Of Grandmothers and Machetes

Last week when the ignition coil in my VW quit and I had my car towed to my mechanic here in North Carolina, I had a lovely encounter with a young man whose wisdom and insight into the ways of the world slowed me into realizing what is important:  here and now in the awareness of all that brought me here and now.  That meant paying attention to the ride in the tow truck.

That young man remarked to me that he didn’t want to do anything but what he was doing:  driving a tow truck.  Buddha spoke, and I heard.  I didn’t want to do anything but be there.

The experience brought to mind another Buddha-bringing-the-car-home experience from last winter, when the battery of my car died, and I needed to get my buggy from New Haven to Woodbury because nobody but Pete touches my car unless I’m down here and it’s Ronnie’s crew taking care of ol' Betsy.

This was a 25-mile tow that saved me the trouble of driving in the snow at the same time it saved me the unpleasant experience of being alone while driving in the snow.  (If you want to understand loneliness, come to Connecticut in a snow storm and drive through the unlit hills and dales and surprising little curves and inclines of this pretty little overtaxed, misguided state for 25 insured, expensive miles.  You will wonder not only why you live but also what you work for because you will have a hard time feeling passionately inspired by your insurance bill.  But I digress.)

This tow-truck operator was Jose from Puerto Rico by way of Florida and (briefly, thank God, according to Jose) New Jersey.  He came here for a better life, and he worked for it night and day and made sure his kids knew they would have to do the same for themselves--though he would never deny them a plate of food or a roof over their heads.  Which was why he took my towing job for $100 (and suggested I upgrade my AAA membership to avoid this in the future, which I did.)

Jose talked about a lot of things that afternoon, but this stood out:

“I would have killed my brother with a machete if it weren’t for my grandmother standing between us.  But for my grandmother, he would be dead and I would be in jail, and I would not have my kids.  That’s who I was then.  I had to stop smoking, and I did.  Now, beer only.  I stop after six.  I know too much is dangerous.  I learn that day.  Only because my grandmother was standing there, I did not kill my brother with a machete.”
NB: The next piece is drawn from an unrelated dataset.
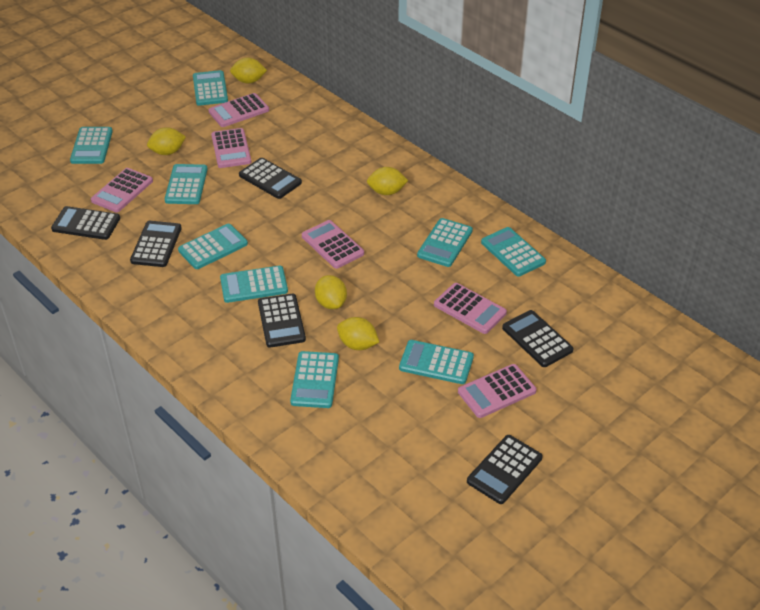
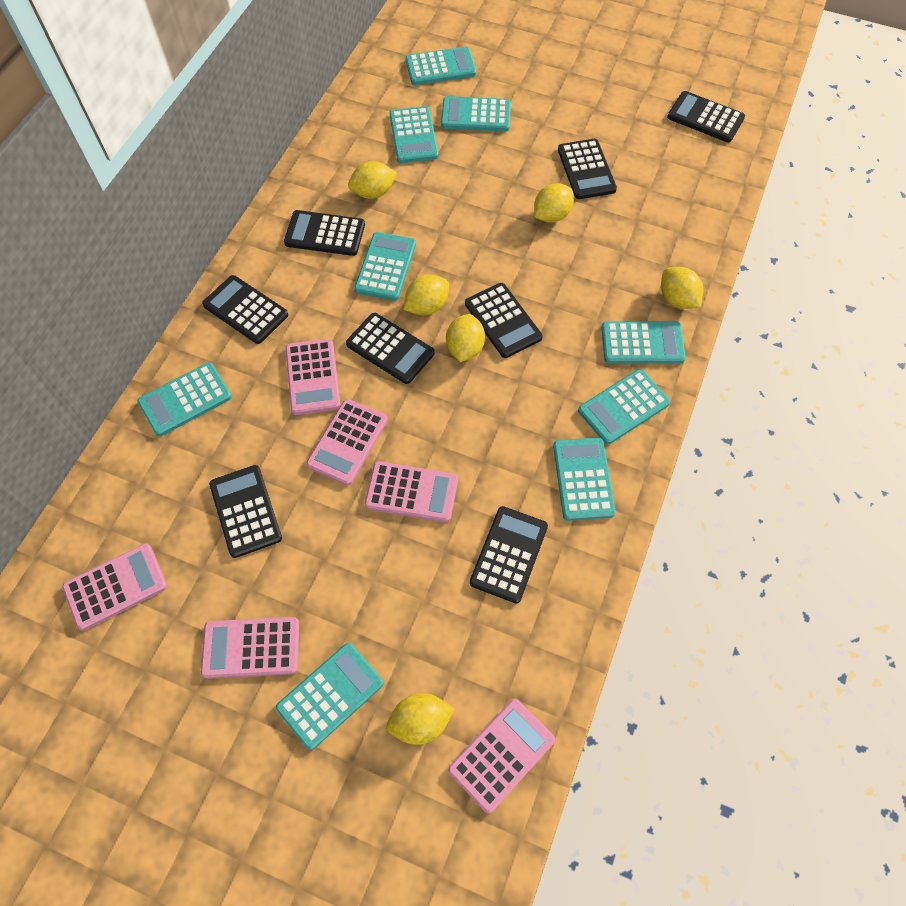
black calculator: 6 -> 8
yellow lemon: 5 -> 6

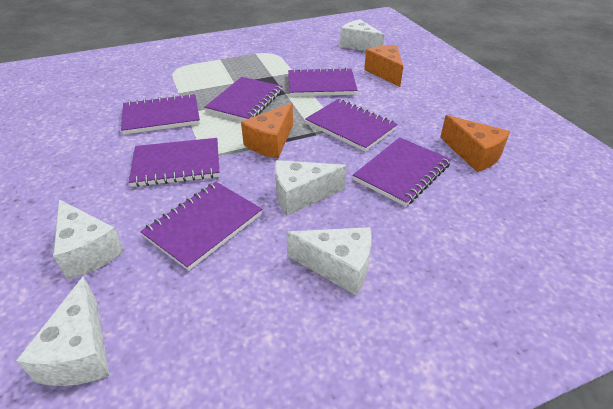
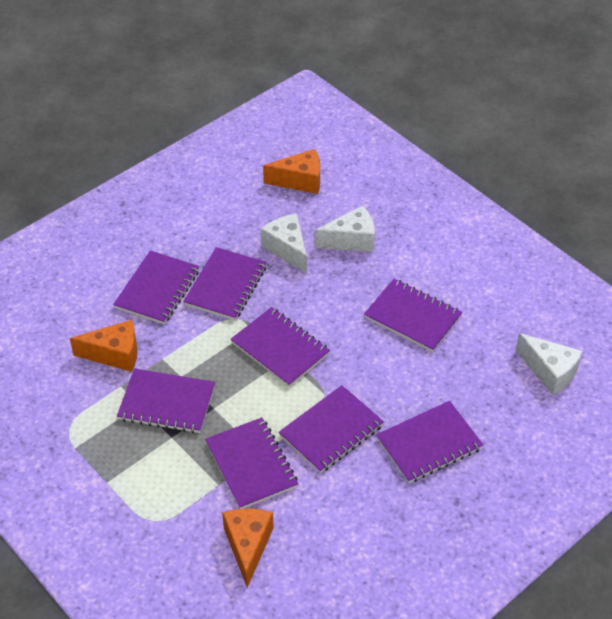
purple notebook: 7 -> 8
white cheese: 5 -> 3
That was a long, expensive day.  It ended with me wishing I could meet Jose’s grandmother.

I love my little car, and I don't mind the repairs.  After 11 years, a lot of the original pieces are bound to need replacing.  I'm fortunate to have good mechanics who back up there very good work and are straight with me about what needs doing.  These moments in the cabs of tow trucks remind me to give over to the people who can help me when I can't help myself and to take everything from the moment.


  1. Awesome post Sandy. Plus if weren't for Jose's Grandmother you might not have had a ride.

  2. I do agree with Yogi, Sandy!! This is so true and I've had similar experiences and I will always be grateful for them because of how much they have added to my life in so many ways!! Thank you so much for sharing!!

  3. You both make me smile and laugh! These tow-truck drivers actually made me think of my waitressing days. There's something about work that absolutely has to happen here and now. You learn to read people and to understand what they want--and how much they are open to.

  4. Such a wise and healing post, Sandy. So glad I didn't miss it

    ALOHA from Honolulu
    =^..^= <3

  5. Wonderfully evocative post. Being present is such an important thing, thanks for the reminder!